Monday, October 15, 2018

The Sisters Brothers

A Canadian novel, filmed in Spain and Romania, co-scripted and directed by a French director, not surprisingly casts an acerbic eye on an American cultural tradition. Here it’s the toxic masculinity mythologized in the American Western mythology. 
The theme starts in the title. The brothers begin as their family name, Sisters, but are driven by their abusive father into a patricide, then into the hired guns’ violent cycle of deaths in life. Their colleague John Morris is similarly driven from gentleman to outlaw by his abusive father. The Commodore is the visible father figure, despatching his young men to kill until they are killed. 
Extending the theme of brutalized sensitivity, the town of Mayfield is owned and tyrannized by a gruff-voiced, masculine woman, Mayfield. If we didn’t know the actor is named Rebecca we’d take her as a man in drag. 
The Sisters’ mother has also done very well running the family homestead on her own, ready to blast away any attacker and even her own sons if they are coming only to hide from the law. For all her firmness, her home preserves the woman's touch.

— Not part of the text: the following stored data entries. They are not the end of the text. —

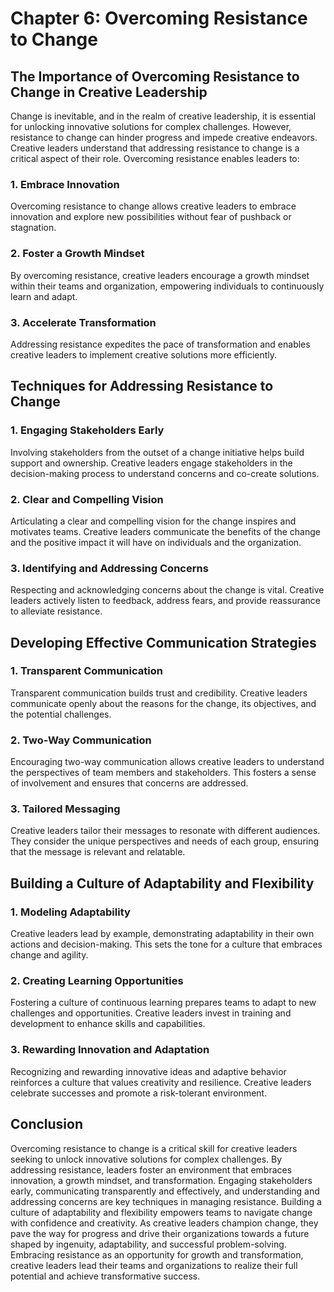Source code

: # Chapter 6: Overcoming Resistance to Change

## The Importance of Overcoming Resistance to Change in Creative Leadership

Change is inevitable, and in the realm of creative leadership, it is essential for unlocking innovative solutions for complex challenges. However, resistance to change can hinder progress and impede creative endeavors. Creative leaders understand that addressing resistance to change is a critical aspect of their role. Overcoming resistance enables leaders to:

### 1\. **Embrace Innovation**

Overcoming resistance to change allows creative leaders to embrace innovation and explore new possibilities without fear of pushback or stagnation.

### 2\. **Foster a Growth Mindset**

By overcoming resistance, creative leaders encourage a growth mindset within their teams and organization, empowering individuals to continuously learn and adapt.

### 3\. **Accelerate Transformation**

Addressing resistance expedites the pace of transformation and enables creative leaders to implement creative solutions more efficiently.

## Techniques for Addressing Resistance to Change

### 1\. **Engaging Stakeholders Early**

Involving stakeholders from the outset of a change initiative helps build support and ownership. Creative leaders engage stakeholders in the decision-making process to understand concerns and co-create solutions.

### 2\. **Clear and Compelling Vision**

Articulating a clear and compelling vision for the change inspires and motivates teams. Creative leaders communicate the benefits of the change and the positive impact it will have on individuals and the organization.

### 3\. **Identifying and Addressing Concerns**

Respecting and acknowledging concerns about the change is vital. Creative leaders actively listen to feedback, address fears, and provide reassurance to alleviate resistance.

## Developing Effective Communication Strategies

### 1\. **Transparent Communication**

Transparent communication builds trust and credibility. Creative leaders communicate openly about the reasons for the change, its objectives, and the potential challenges.

### 2\. **Two-Way Communication**

Encouraging two-way communication allows creative leaders to understand the perspectives of team members and stakeholders. This fosters a sense of involvement and ensures that concerns are addressed.

### 3\. **Tailored Messaging**

Creative leaders tailor their messages to resonate with different audiences. They consider the unique perspectives and needs of each group, ensuring that the message is relevant and relatable.

## Building a Culture of Adaptability and Flexibility

### 1\. **Modeling Adaptability**

Creative leaders lead by example, demonstrating adaptability in their own actions and decision-making. This sets the tone for a culture that embraces change and agility.

### 2\. **Creating Learning Opportunities**

Fostering a culture of continuous learning prepares teams to adapt to new challenges and opportunities. Creative leaders invest in training and development to enhance skills and capabilities.

### 3\. **Rewarding Innovation and Adaptation**

Recognizing and rewarding innovative ideas and adaptive behavior reinforces a culture that values creativity and resilience. Creative leaders celebrate successes and promote a risk-tolerant environment.

## Conclusion

Overcoming resistance to change is a critical skill for creative leaders seeking to unlock innovative solutions for complex challenges. By addressing resistance, leaders foster an environment that embraces innovation, a growth mindset, and transformation. Engaging stakeholders early, communicating transparently and effectively, and understanding and addressing concerns are key techniques in managing resistance. Building a culture of adaptability and flexibility empowers teams to navigate change with confidence and creativity. As creative leaders champion change, they pave the way for progress and drive their organizations towards a future shaped by ingenuity, adaptability, and successful problem-solving. Embracing resistance as an opportunity for growth and transformation, creative leaders lead their teams and organizations to realize their full potential and achieve transformative success.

The sons’ homecoming is an explicit homage to the opening and closing shots of Ford’s The Searchers. But unlike John Wayne’s Ethan Edwards, these gunslingers can come in from the cold frontier desert; they can recover their civilized roots. 
Her sons personify delicacy abused, a feminine nature struggling to survive their violent pattern of life. Eli is the more obviously sensitive, as he treasures a woman’s gift shawl, chafes at his murderous career, and reaches out to others — the prostitute, the scientist, brother Charlie — with a reflexive tenderness.

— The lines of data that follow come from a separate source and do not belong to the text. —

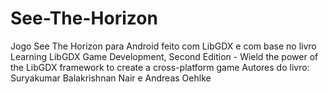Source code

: # See-The-Horizon
Jogo See The Horizon para Android feito com LibGDX e com base no livro
Learning LibGDX Game Development, Second Edition - Wield the power of the LibGDX framework to create a cross-platform game
Autores do livro: Suryakumar Balakrishnan Nair e Andreas Oehlke

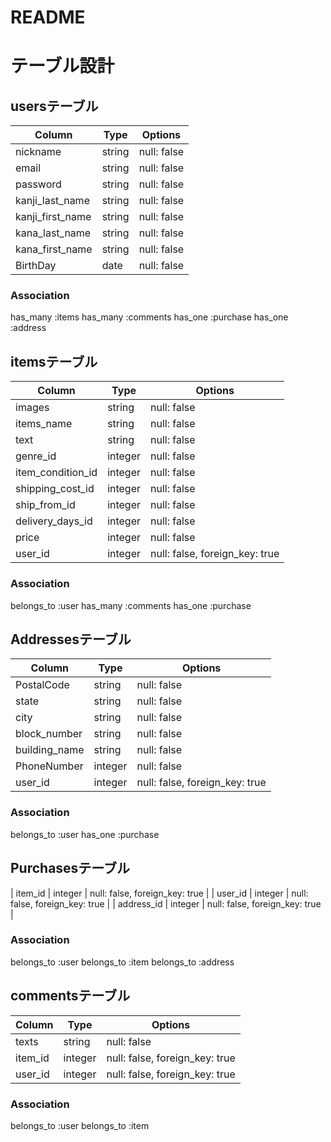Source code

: # README

# テーブル設計

## usersテーブル
| Column            | Type   | Options     |
| ----------------- | ------ | ----------- |
| nickname          | string | null: false |
| email             | string | null: false |
| password          | string | null: false |
| kanji_last_name   | string | null: false |
| kanji_first_name  | string | null: false |
| kana_last_name    | string | null: false |
| kana_first_name   | string | null: false |
| BirthDay          | date   | null: false |

### Association
has_many :items
has_many :comments
has_one :purchase
has_one :address


## itemsテーブル
| Column            | Type    | Options                        |
| ----------------- | ------- | ------------------------------ |
| images            | string  | null: false                    |
| items_name        | string  | null: false                    |
| text              | string  | null: false                    |
| genre_id          | integer | null: false                    |
| item_condition_id | integer | null: false                    |
| shipping_cost_id  | integer | null: false                    |
| ship_from_id      | integer | null: false                    |
| delivery_days_id  | integer | null: false                    |
| price             | integer | null: false                    |
| user_id           | integer | null: false, foreign_key: true |

### Association
belongs_to :user
has_many :comments
has_one :purchase


## Addressesテーブル
| Column        | Type    | Options                        |
| ------------- | ------- | ------------------------------ |
| PostalCode    | string  | null: false                    |
| state         | string  | null: false                    |
| city          | string  | null: false                    |
| block_number  | string  | null: false                    |
| building_name | string  | null: false                    |
| PhoneNumber   | integer | null: false                    |
| user_id       | integer | null: false, foreign_key: true |

### Association
belongs_to :user
has_one :purchase


## Purchasesテーブル
| item_id       | integer | null: false, foreign_key: true |
| user_id       | integer | null: false, foreign_key: true |
| address_id    | integer | null: false, foreign_key: true |

### Association
belongs_to :user
belongs_to :item
belongs_to :address


## commentsテーブル
| Column   | Type    | Options                        |
| -------- | ------- | ------------------------------ |
| texts    | string  | null: false                    |
| item_id  | integer | null: false, foreign_key: true |
| user_id  | integer | null: false, foreign_key: true |

### Association
belongs_to :user
belongs_to :item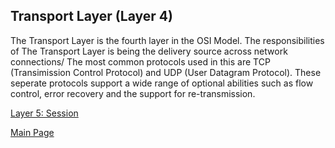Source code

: ## Transport Layer (Layer 4)

The Transport Layer is the fourth layer in the OSI Model. The responsibilities of The Transport Layer is being the delivery source across network connections/ The most common protocols used in this are TCP (Transimission Control Protocol) and UDP (User Datagram Protocol). These seperate protocols support a wide range of optional abilities such as flow control, error recovery and the support for re-transmission. 


[Layer 5: Session](https://github.com/HaileyJessee/FinalProject-OSI/blob/main/SessionLayer.md)

[Main Page](https://github.com/HaileyJessee/FinalProject-OSI)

But Charlie may still be the more sensitive. After all, he carries the burden of patricide. He finds an outlet in the bravado of his drinking and killing, but he still whimpers in his sleep, even after pretending to, to trick Eli. He also pays the greater price, limb wise.  
The dark-skinned scientist Herman Warm is the most feminine male character here. The utopian society he plans to establish — in (of all places) Dallas — is sensitive, generous, caring, free of profiteering and power systems. Its appeal not only converts Morris from his mission but drives him to accept his father’s inheritance, to dedicate to that cause.   
Morris and Eli share another sign of the creeping civilizing of the wild macho west. They are both introduced to the toothbrush, a radical encroachment upon their macho strut and breath.
Is “toxic” too strong a term for the Western’s macho spirit, under attack here? Not when you attend to the most dramatic metaphor in the film. Herman Warm’s system is to pour a corrosive acid into the water, then stir it, to expose the gold nuggets beneath. But that acid also eats away the flesh, if the men aren’t fast enough to wash it away. Charlie loses an arm and a hand to it, Warm the flesh on his legs and finally his life. 
America’s macho swagger may have delivered it some fortune, but only at the cast of flesh, blood, humanity.The lesson sticks.           
      There are no African Americans in this film’s wild west, though there’s a possibly racist sneer in citing one “Sanchez.”  The delicate Warm is played by a Pakistani rapper, Riz Ahmed, possibly evoking contemporary Islam. Director Jacques Audriard frames his vision of contemporary America very specifically here. His subject isn’t the racial divide but the high cost of violent male privilege — to the nation as well as to the trapped individual soul.